When assessing these figures, however, it should be noted that more than a third of the farmers south of the Sahara produce their food and most of their livelihood goods entirely for themselves or their local communities. These subsistence services can hardly be recorded in the prosperity indicators commonly used today. Due to social change, however, pure subsistence production is in most cases no longer sufficient to secure people’s livelihoods. The widespread poverty and the increasingly deteriorating conditions for subsistence farming – such as the displacement of large enterprises, the overexploitation of resources, and the emergence of new dependencies – have a particularly negative impact on the food and health situation. More than a fifth of the people in the Sub-Saharan region are considered malnourished; the average life expectancy is only 54 years; almost 40 percent of the population still live without adequate water supplies; and almost 70 percent without adequate sanitation. Added to this are the serious effects of the immunodeficiency disease AIDS and other infectious diseases such as malaria and tuberculosis caused by the hot and humid climate. Poor hygiene, a poor health system as well as the deficient education of the population exacerbate these problems.

For decades, the political landscape of Sub-Saharan Africa was characterized by dictatorial forms of government. Despite the democratization that has been evident since the end of the Cold War, the majority of states are governed more or less dictatorially. One fundamental dilemma is that elections in Sub-Saharan Africa are on the one hand without alternatives, but on the other hand they still frequently take place in a fragile political environment. Even in countries whose systems are considered to be relatively stable, it is not self-evident that votes take place peacefully and fairly, and that the results are generally accepted. So, are elections in Sub-Saharan Africa a curse or a blessing? The view that elections in Sub-Saharan Africa are merely a cover for authoritarian rule, and inevitably a source of instability and violence, often dominates. Particularly when elections are characterized by persistently low quality or permanently strong violence, there is a danger that they will be discredited by the population.

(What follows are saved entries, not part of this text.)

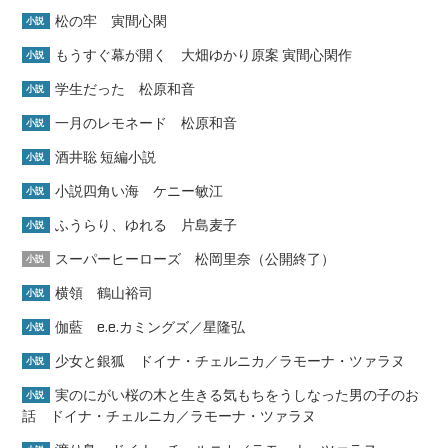
松の牢 寅間心閑
小説
もうすぐ幕が開く 大畑ゆかり原案 寅間心閑作
小説
学生だった 松原和音
小説
一月のレモネード 松原和音
小説
酒井聡 短編小説
小説
小説四角い海 ケニー敏江
小説
ふうらり、ゆれる 片島麦子
小説
スーパーヒーローズ 松岡里奈（公開終了）
小説
横領 鶴山裕司
小説
伽藍 e.e.カミングズ／星隆弘
小説
少女と銀狐 ドイナ・チェルニカ／ラモーナ・ツァラヌ
小説
実のにがい桜の木と生きる気もちをうしなった男の子のお
小説
話 ドイナ・チェルニカ／ラモーナ・ツァラヌ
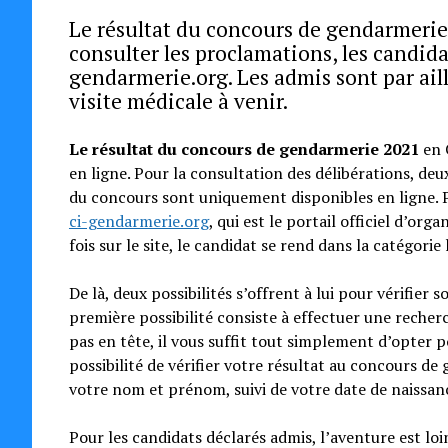
Le résultat du concours de gendarmerie 
consulter les proclamations, les candidat
gendarmerie.org. Les admis sont par aill
visite médicale à venir.
Le résultat du concours de gendarmerie 2021
en C
en ligne. Pour la consultation des délibérations, deux
du concours sont uniquement disponibles en ligne. Pr
ci-gendarmerie.org
, qui est le portail officiel d’or
fois sur le site, le candidat se rend dans la catégorie
De là, deux possibilités s’offrent à lui pour vérifier 
première possibilité consiste à effectuer une recher
pas en tête, il vous suffit tout simplement d’opter p
possibilité de vérifier votre résultat au concours d
votre nom et prénom, suivi de votre date de naissan
Pour les candidats déclarés admis, l’aventure est loi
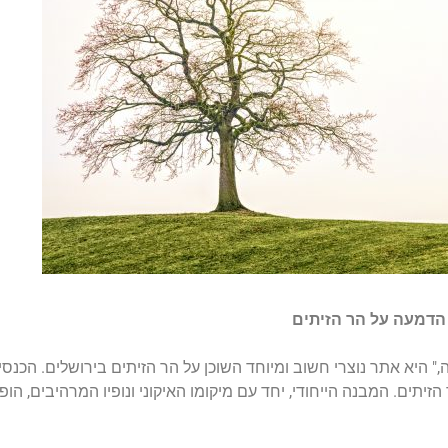
," היא אתר נוצרי חשוב ומיוחד השוכן על הר הזיתים בירושלים. הכנס
יתים. המבנה הייחודי, יחד עם מיקומו האיקוני ונופיו המרהיבים, הופ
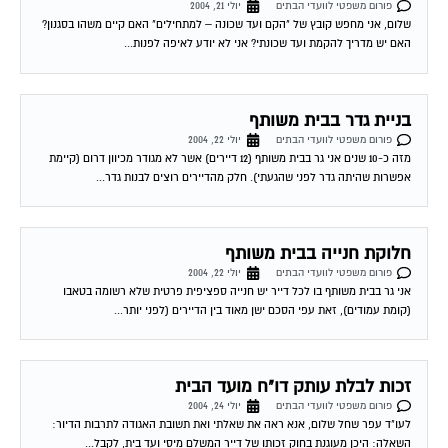
שלום, אני מחפש קובץ של "הקם ועד שכונה – למתחילים" האם קיים משהו בסגנון?
האם יש מדריך להקמת ועד שכונתי? אני לא יודע לאיפה לפנות...
בניית גדר בבית משותף
פורום משפטי לוועדי הבתים
יולי 22, 2004
מזה כ-10 שנים אני גר בבית משותף (12 דיירים) אשר לא מגודר מכיוון דרום (קיימת
אפשרות שהיתה גדר לפני שהגעתי). חלק מהדיירים רוצים לבנות גדר...
חלוקת חנייה בבית משותף
פורום משפטי לוועדי הבתים
יולי 22, 2004
אני גר בבית משותף בו לכל דייר יש חנייה ספציפית פרטית שלא רשומה בטאבו
(קומת עמודים), זאת עפי הסכם ישן מאוד בין הדיירים (לפני יותר...
זכות לבלת עותק דו"ח מועד הבית
פורום משפטי לוועדי הבתים
יולי 24, 2004
לעו"ד עפר שחל שלום, אנא ראה את שאלתי ואת תשובת האגודה לתרבות הדיור:
השאלה: היכן מעוגנת בחוק זכותו של דייר המשלם מיסי ועד בית, לקבל...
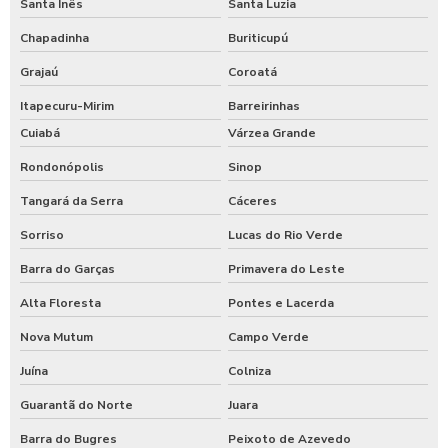
Santa Inês
Santa Luzia
Chapadinha
Buriticupú
Grajaú
Coroatá
Itapecuru-Mirim
Barreirinhas
Cuiabá
Várzea Grande
Rondonópolis
Sinop
Tangará da Serra
Cáceres
Sorriso
Lucas do Rio Verde
Barra do Garças
Primavera do Leste
Alta Floresta
Pontes e Lacerda
Nova Mutum
Campo Verde
Juína
Colniza
Guarantã do Norte
Juara
Barra do Bugres
Peixoto de Azevedo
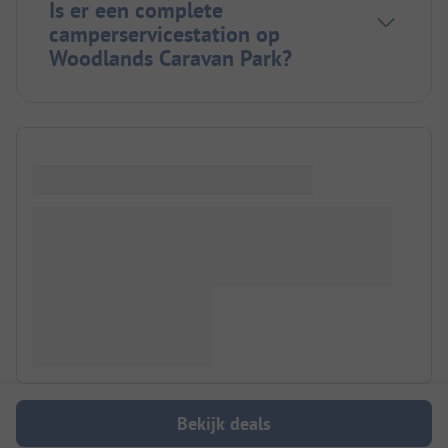
Is er een complete
camperservicestation op
Woodlands Caravan Park?
Bekijk deals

The lack of integrity leads to an enormous loss of trust among the population and further social polarization when democratic institutions become an empty shell – increasing the potential for the outbreak of conflicts, such as in Cameroon and Zimbabwe. However, elections do not necessarily lead to violence, nor are deficient elections necessarily a façade. First of all, elections are largely without alternatives. As an indispensable element of democratic systems, elections alone do not constitute democracy, but they promote democratic values and peaceful conflict resolution. Whether elections actually have democratic substance depends on their quality – above all on the freedom of choice of the citizens and the legitimacy of state rule. Overall, the democratic quality in Sub-Saharan Africa has improved since the 1980s, although the changes are not (yet) sustainable.

Nowadays, almost all states hold multi-party elections. Nevertheless, in many cases the picture continues to be dominated by hybrid regimes that move in a grey area between democratic and autocratic rule. But how meaningful are elections really under these conditions? In general, they are relevant in all these cases. Above all, however, they are to be understood as a process and not merely as an event. Despite all justified criticism, there are clear indications of positive developments: Not only do elections in Sub-Saharan Africa take place more frequently and regularly than in the past, they are also much more fiercely contested. In addition, the continuity of elections is important, since their democratic quality can improve with each new ballot. Accordingly, the repeated holding of elections, even if they sometimes have deficits, has a democratizing effect in principle. Although this is not yet equivalent to consolidation, it contradicts the common assumption that elections with flaws inevitably undermine democratic quality – the opposite effect is at least possible.